Background
Type:

Preparation of land subsidence susceptibility map using machine learning methods based on decision tree (case study: Isfahan–Borkhar)[تهیة نقشة حساسیت فرونشست زمین با رو شهای یادگیری ماشین مبتنی بر درخت تصمیم )مطالعة موردی: منطقة اصفهان-برخوار(]

Journal: Journal of Stratigraphy and Sedimentology Researches (20087888)Year: 2025Volume: 41Issue: Pages: 17 - 40
DOI:10.22108/jssr.2025.144391.1308Language: Persian

Abstract

Land subsidence represents a severe environmental hazard, causing significant infrastructure damage and threatening cultural heritage sites. The Isfahan–Borkhar region of central Iran, with its dry climate and diverse topographical conditions, has been highly susceptible to this phenomenon. Using remote sensing techniques, particularly radar interferometry (InSAR), this study investigates subsidence rates over the 2019–2023 period. Advanced machine learning methods, namely Decision Tree (DT), Random Forest (RF), and Extreme Gradient Boosting (XGBoost) are employed to develop a susceptibility map divided into five probability classes: very high, high, medium, low, and very low.
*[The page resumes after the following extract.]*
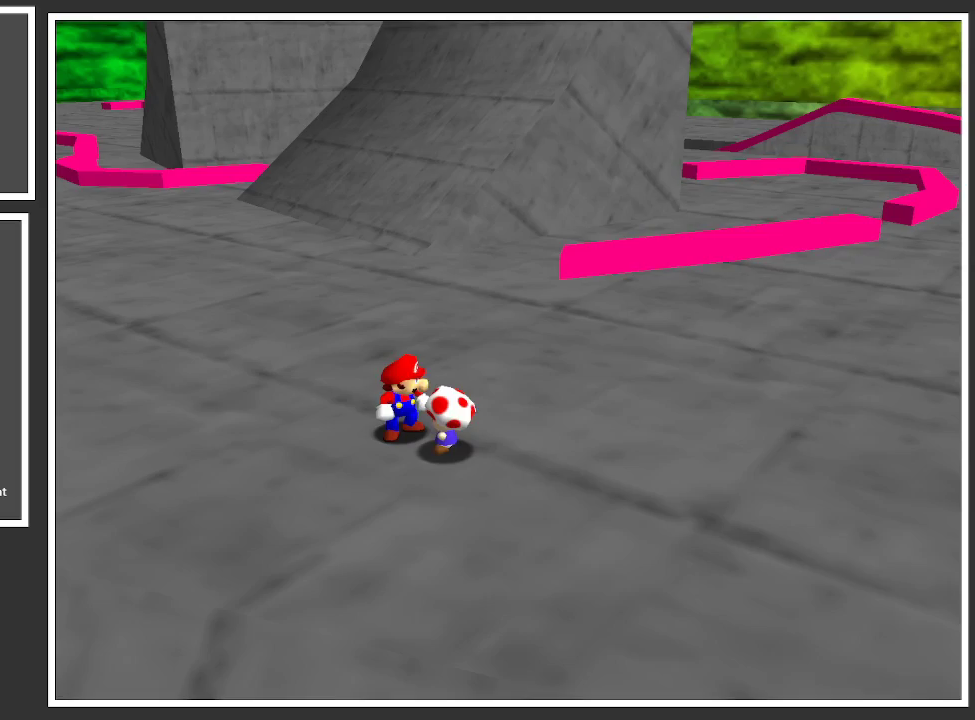
{"buttons": [], "left_stick": "center", "right_stick": "center", "events": []}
The analysis incorporates 145 Sentinel-1 radar satellite images and factors such as elevation, groundwater levels, rock composition, vegetation cover and fault proximity. Among these, RF emerges as the most effective algorithm, achieving a classification accuracy of 95.63%, while XGBoost proved inefficient for certain critical subsidence zones. Results reveal that subsidence risk is concentrated in the central and eastern parts of the region due to excessive groundwater extraction and geological vulnerabilities. Conversely, the western and northwestern areas exhibit lower risk due to stable geological formations and controlled groundwater usage. These findings aim to inform regional planning and subsidence mitigation strategies. © 2025 University of Isfahan.